As New England shippers seek relief in Congress today from higher harbor maintenance taxes, officials are warning that an $80 million shortfall in collections could lead to penalties against shippers that dodge the tax.

Executives from companies including Polaroid Corp., Cambridge, Mass., and Bose Corp., Framingham, Mass., are pressing New England's congressional delegation to help roll back the value-based fee on waterborne cargo that pays for the federal government's dredging to maintain harbor depths.The assessment tripled last year. Now said to be costing Polaroid about $300 for each container of cargo, it has been blamed for driving business away to Canadian ports.

"Nobody was really aware of what they were creating," said Rod Schonland, Polaroid manager of trade and regulations, who is a member of the New England Shippers' Advisory Council.

"Certainly the effect appears to be detrimental and unfair," said one congressional source who agreed that the tax hike to 0.125 percent of the value of shipped goods falls heavily on high-tech cargoes, particularly at ports near the Canadian border.

The fee increase from 0.04 percent also has apparently led to increased tax-dodging, a situation that troubles both government officials and shippers that are paying the tax.

DuWayne Koch, senior transportation policy adviser for the U.S. Army Corps of Engineers, said collections of $480 million in calendar year 1991 fell $80 million short of projections, primarily because of non-compliance.

''I don't think we had an enforcement problem at .04 percent but we do now," Mr. Koch said. Under the new rate, the tax pays for all the corps' prior-year dredging expenditures, up from 40 percent when it was first enacted in 1986. Added costs of $45 million for the National Oceanic and Atmospheric Administration and $5 million for enforcement also are supposed to be covered by the new rate.

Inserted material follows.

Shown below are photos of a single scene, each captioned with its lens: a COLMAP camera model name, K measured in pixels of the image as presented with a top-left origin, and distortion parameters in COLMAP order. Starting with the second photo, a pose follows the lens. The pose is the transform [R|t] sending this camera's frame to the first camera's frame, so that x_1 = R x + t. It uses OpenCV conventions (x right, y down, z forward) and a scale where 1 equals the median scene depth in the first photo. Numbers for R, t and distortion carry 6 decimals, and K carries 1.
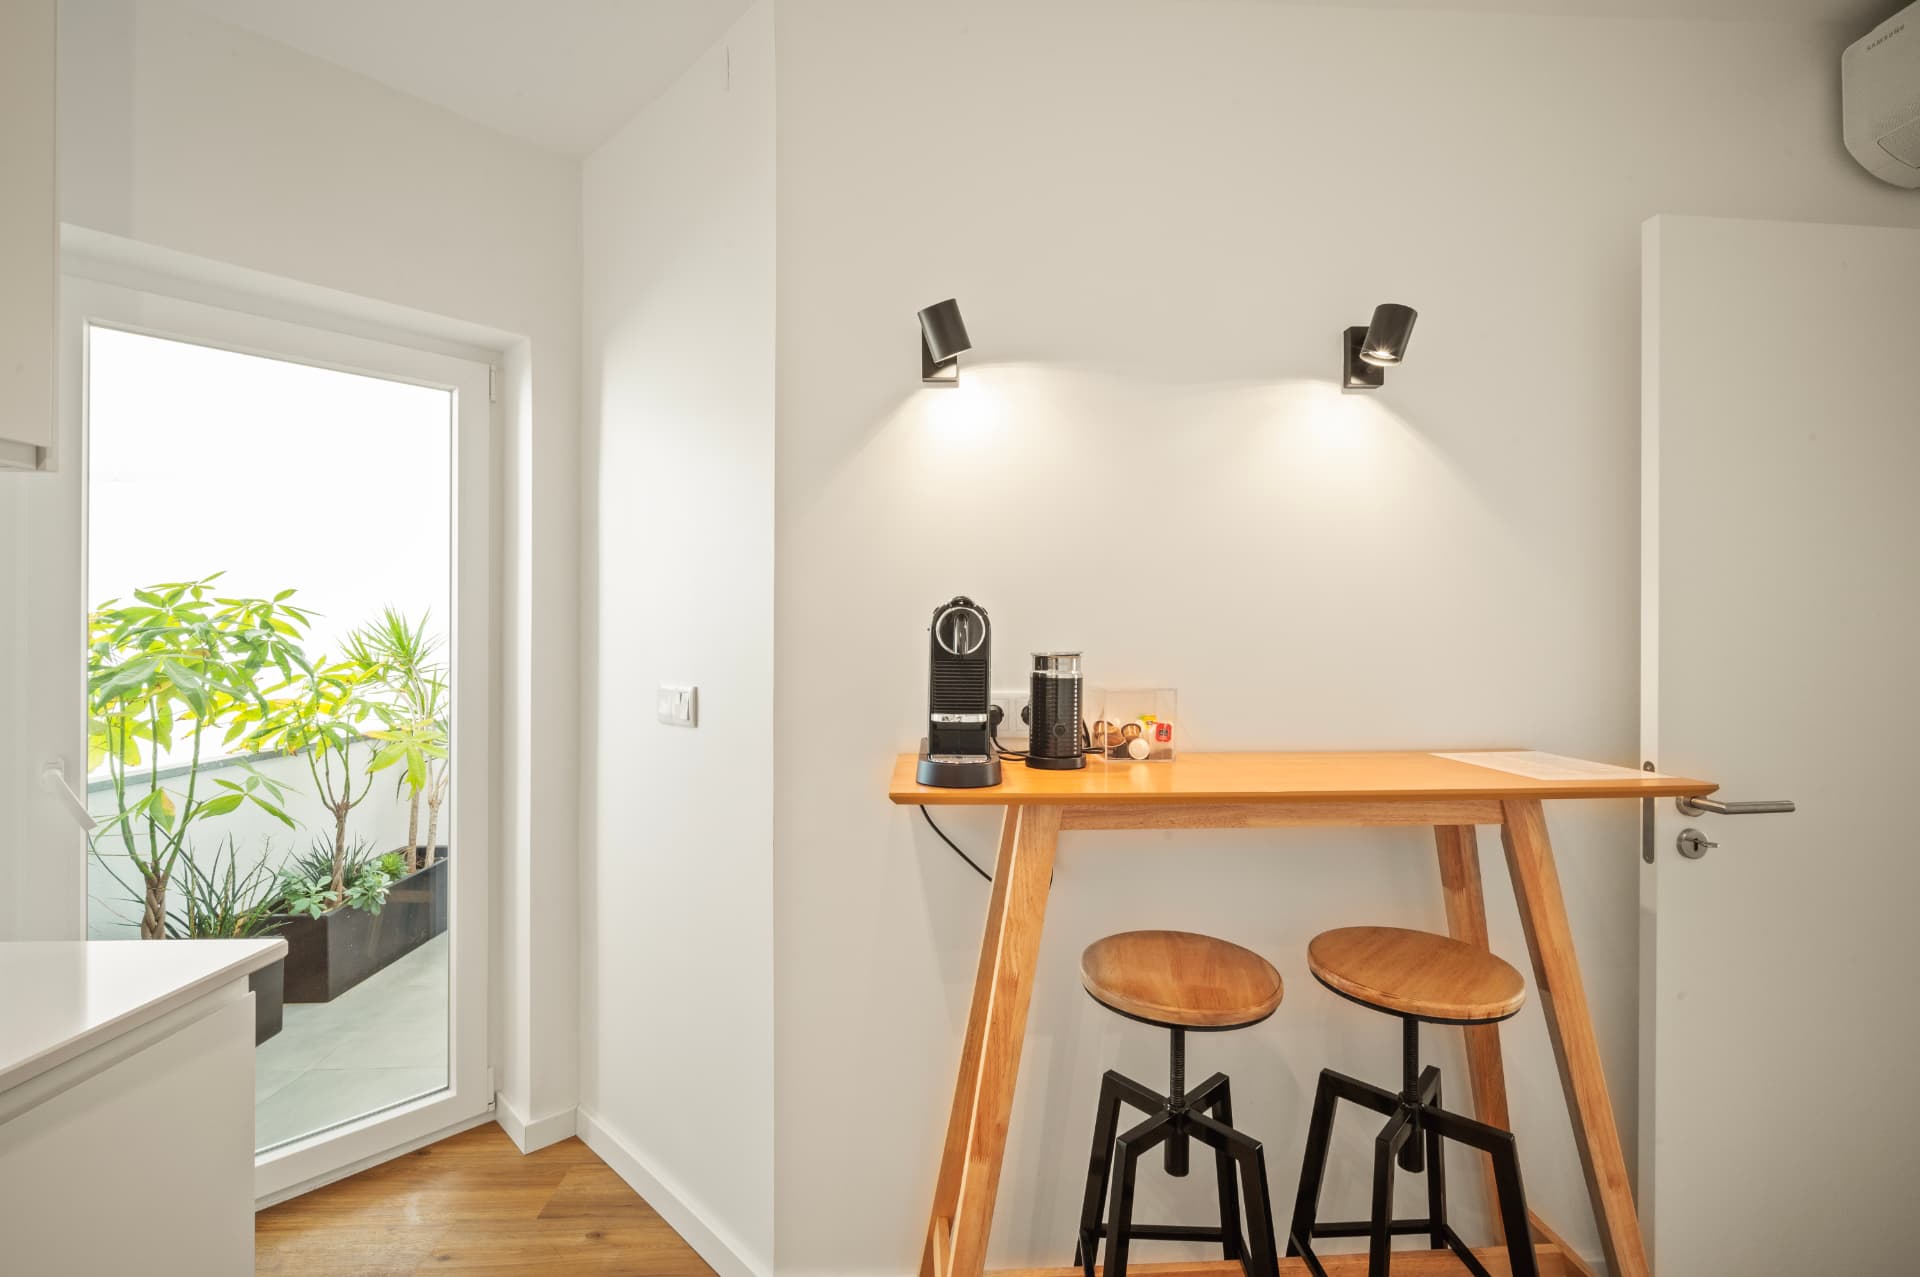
lens RADIAL K [[851.3, 0, 962.7], [0, 851.3, 634.2], [0, 0, 1]] dist [-0.000113, 0.000064]
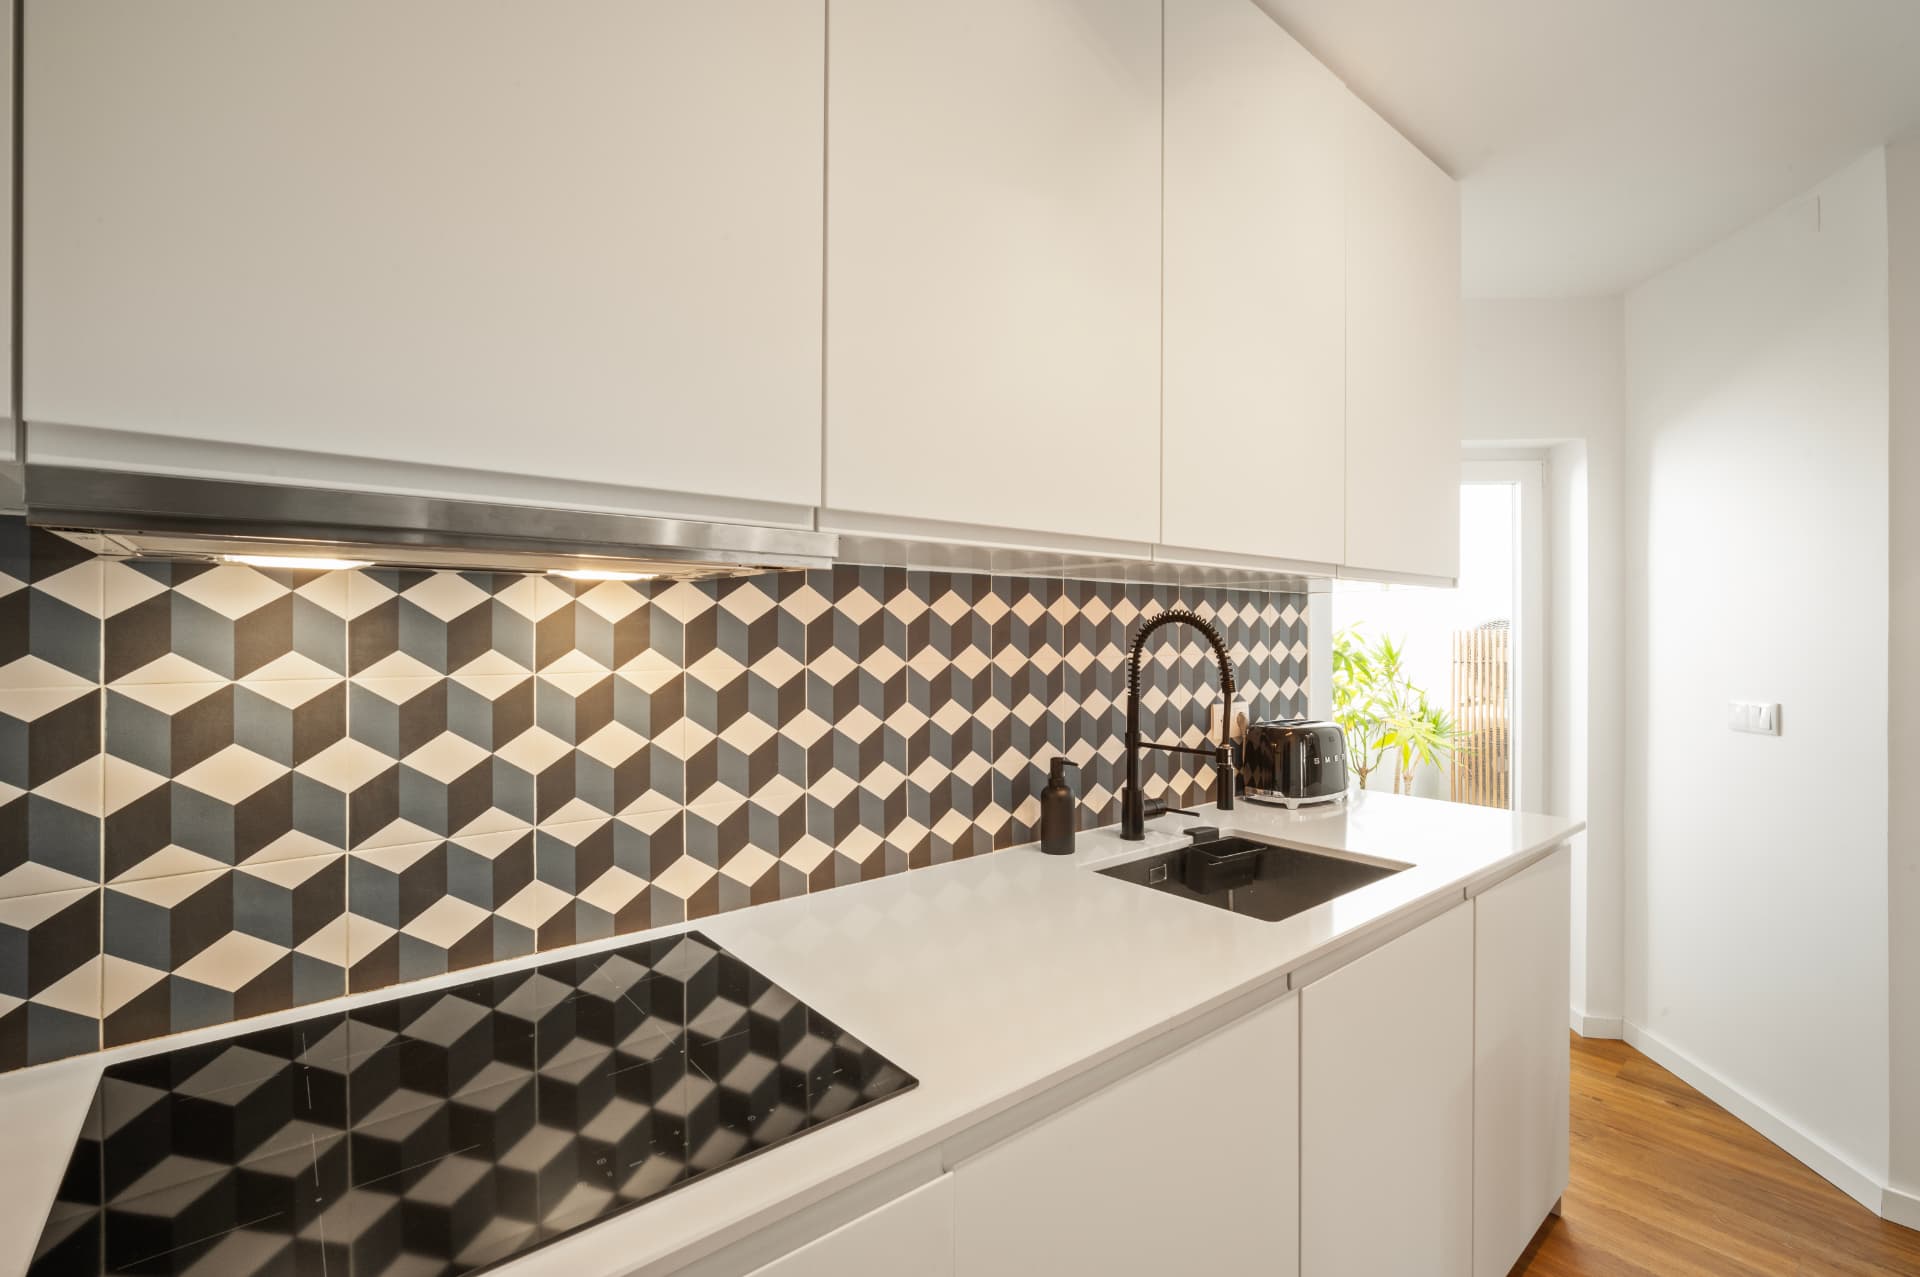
lens RADIAL K [[851.3, 0, 959.9], [0, 851.3, 636.0], [0, 0, 1]] dist [-0.000113, 0.000064]
pose [[0.639981, 0.000755, -0.768390, -0.112116], [-0.000428, 1.000000, 0.000627, -0.035777], [0.768391, -0.000072, 0.639981, -0.693783]]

David A. Kahne, program manager of the user fee task force for Customs, which collects the tax, warned that shippers who duck the fee could get slapped with fines once the agency gets the enforcement funds that are included in a pending Customs modernization bill.

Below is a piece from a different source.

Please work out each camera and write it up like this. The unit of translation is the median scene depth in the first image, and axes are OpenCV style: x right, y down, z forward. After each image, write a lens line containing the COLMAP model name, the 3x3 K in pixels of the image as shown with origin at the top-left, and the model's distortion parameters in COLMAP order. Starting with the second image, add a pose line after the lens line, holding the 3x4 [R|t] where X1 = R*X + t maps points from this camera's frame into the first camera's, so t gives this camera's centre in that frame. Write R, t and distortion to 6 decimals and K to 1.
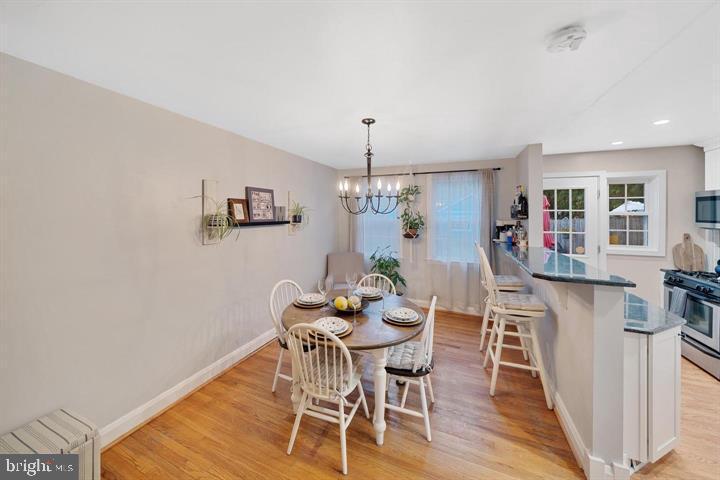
lens RADIAL K [[258.6, 0, 365.0], [0, 258.6, 207.6], [0, 0, 1]] dist [-0.001659, 0.000025]
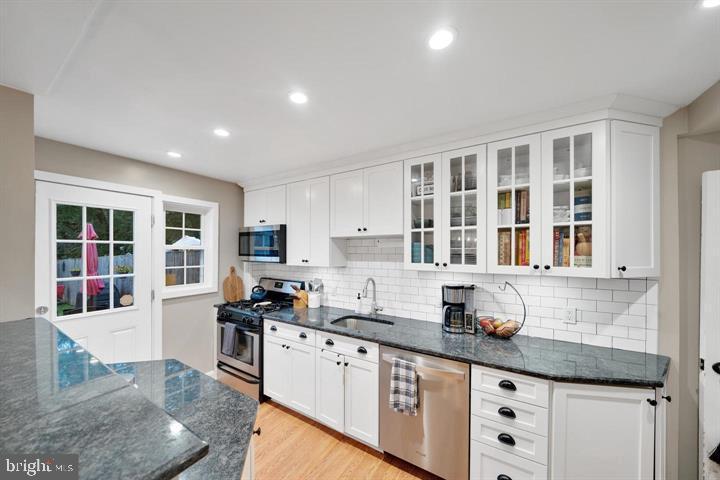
lens RADIAL K [[258.6, 0, 356.3], [0, 258.6, 256.4], [0, 0, 1]] dist [-0.001659, 0.000025]
pose [[0.187460, -0.027938, 0.981875, 0.311053], [-0.023260, 0.999189, 0.032871, 0.012428], [-0.981997, -0.029001, 0.186658, 0.311470]]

"We are behind the curve on audits, and when we catch up, we will catch up with a vengeance," Mr. Kahne said.

Part of the problem is that the fee is supposed to be collected on imports, exports and even domestic waterway movements including transfers from ship to barge. Customs import documentation ensures compliance on most inbound cargo, but exports and other moves may escape the tax.

"It is not fair . . . to accept a 300 percent increase while other parties openly state they will not pay it unless forced to do so," said Joan M. Padduck, president of the Coalition of New England Companies for trade and director of imports for Reebok International Ltd. of Stoughton, Mass., in a recent letter to Sen. Edward M. Kennedy.

Anne D. Aylward, maritime director of the Massachusetts Port Authority and chairman of the American Association of Port Authorities, said the law should at least be corrected to eliminate the potential for multiple taxation on the same cargo. The question of "whether we should be taxing exports at all" should also be addressed, Ms. Aylward said.

In response to charges that the dredging trust fund is running a surplus

because of the higher tax, Mr. Koch noted that the $76.6 million will be depleted quickly once NOAA withdraws its $45 million and Customs gets its $5 million for enforcement.

But Ms. Aylward argued that the estimated $10 million a year that the trust fund gets from Boston cargo far exceeds corps' spending at the port. A long- awaited $33 million dredging project scheduled to start in 1994 will be paid 65 percent by federal funds, she said.